┌─ EXCERPTED DATA

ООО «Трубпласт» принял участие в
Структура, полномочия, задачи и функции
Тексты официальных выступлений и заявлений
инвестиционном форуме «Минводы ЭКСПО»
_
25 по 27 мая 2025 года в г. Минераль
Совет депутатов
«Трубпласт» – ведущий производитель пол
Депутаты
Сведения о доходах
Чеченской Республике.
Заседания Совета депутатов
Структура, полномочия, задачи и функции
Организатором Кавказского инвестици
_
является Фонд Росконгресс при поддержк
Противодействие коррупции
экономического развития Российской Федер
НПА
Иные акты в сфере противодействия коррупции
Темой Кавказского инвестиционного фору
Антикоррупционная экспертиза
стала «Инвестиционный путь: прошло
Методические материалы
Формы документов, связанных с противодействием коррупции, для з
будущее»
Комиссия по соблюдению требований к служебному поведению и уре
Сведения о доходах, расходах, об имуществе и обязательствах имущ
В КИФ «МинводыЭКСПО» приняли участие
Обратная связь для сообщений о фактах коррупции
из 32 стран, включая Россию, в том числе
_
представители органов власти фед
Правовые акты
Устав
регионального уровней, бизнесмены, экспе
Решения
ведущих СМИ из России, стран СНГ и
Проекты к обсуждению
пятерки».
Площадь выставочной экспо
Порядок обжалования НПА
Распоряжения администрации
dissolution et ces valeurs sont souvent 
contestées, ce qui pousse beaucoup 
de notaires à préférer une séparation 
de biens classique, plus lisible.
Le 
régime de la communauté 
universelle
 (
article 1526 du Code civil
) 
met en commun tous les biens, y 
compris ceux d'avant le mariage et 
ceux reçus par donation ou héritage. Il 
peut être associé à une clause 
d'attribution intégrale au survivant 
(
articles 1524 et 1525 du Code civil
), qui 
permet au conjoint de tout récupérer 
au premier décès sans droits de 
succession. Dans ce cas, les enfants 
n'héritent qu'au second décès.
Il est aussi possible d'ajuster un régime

└─
┌─ EXCERPTED DATA

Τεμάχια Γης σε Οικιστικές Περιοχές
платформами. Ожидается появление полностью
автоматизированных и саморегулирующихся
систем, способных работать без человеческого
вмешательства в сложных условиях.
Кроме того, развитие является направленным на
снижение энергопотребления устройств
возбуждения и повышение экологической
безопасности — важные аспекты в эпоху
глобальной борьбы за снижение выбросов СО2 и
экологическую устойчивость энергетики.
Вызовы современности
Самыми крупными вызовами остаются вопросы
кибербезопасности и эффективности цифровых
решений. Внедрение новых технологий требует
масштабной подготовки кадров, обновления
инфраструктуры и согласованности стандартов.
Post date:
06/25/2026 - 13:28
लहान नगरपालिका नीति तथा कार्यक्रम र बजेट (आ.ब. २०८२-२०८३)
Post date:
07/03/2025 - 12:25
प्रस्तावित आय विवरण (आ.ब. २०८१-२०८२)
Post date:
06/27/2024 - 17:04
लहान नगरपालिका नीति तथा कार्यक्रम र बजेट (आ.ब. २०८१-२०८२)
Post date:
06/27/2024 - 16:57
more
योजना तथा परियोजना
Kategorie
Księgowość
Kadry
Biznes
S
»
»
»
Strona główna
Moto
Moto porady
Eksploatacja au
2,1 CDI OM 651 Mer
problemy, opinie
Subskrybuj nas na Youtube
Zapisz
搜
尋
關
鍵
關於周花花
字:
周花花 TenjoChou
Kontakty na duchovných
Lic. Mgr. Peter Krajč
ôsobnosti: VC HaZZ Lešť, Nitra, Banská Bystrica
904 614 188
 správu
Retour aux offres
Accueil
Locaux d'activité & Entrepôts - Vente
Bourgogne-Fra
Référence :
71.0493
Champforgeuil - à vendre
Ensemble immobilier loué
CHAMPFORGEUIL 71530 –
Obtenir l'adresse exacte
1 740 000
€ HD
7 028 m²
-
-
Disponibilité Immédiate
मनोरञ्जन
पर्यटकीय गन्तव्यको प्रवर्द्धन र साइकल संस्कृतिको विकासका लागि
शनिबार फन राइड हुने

└─
┌─ EXCERPTED DATA

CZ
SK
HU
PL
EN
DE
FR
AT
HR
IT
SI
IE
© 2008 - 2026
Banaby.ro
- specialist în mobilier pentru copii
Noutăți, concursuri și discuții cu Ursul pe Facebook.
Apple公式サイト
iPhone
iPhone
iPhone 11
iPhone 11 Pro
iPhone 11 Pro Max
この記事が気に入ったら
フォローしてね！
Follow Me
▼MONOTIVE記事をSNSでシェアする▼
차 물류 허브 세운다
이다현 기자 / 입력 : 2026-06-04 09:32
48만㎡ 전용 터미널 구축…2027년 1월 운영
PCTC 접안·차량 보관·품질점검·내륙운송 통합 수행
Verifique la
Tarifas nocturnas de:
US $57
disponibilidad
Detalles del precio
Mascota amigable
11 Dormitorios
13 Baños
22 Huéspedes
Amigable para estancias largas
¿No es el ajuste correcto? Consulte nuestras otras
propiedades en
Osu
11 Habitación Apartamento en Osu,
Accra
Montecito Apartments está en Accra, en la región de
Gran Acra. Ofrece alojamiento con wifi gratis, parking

└─

[REQUIRED WORK] Look through the data above and return exactly the lines from the one that contains "11 Dormitorios" to the one that contains "Gran Acra. Ofrece", inclusive, with nothing else.

[YOUR RESPONSE]
11 Dormitorios
13 Baños
22 Huéspedes
Amigable para estancias largas
¿No es el ajuste correcto? Consulte nuestras otras
propiedades en
Osu
11 Habitación Apartamento en Osu,
Accra
Montecito Apartments está en Accra, en la región de
Gran Acra. Ofrece alojamiento con wifi gratis, parking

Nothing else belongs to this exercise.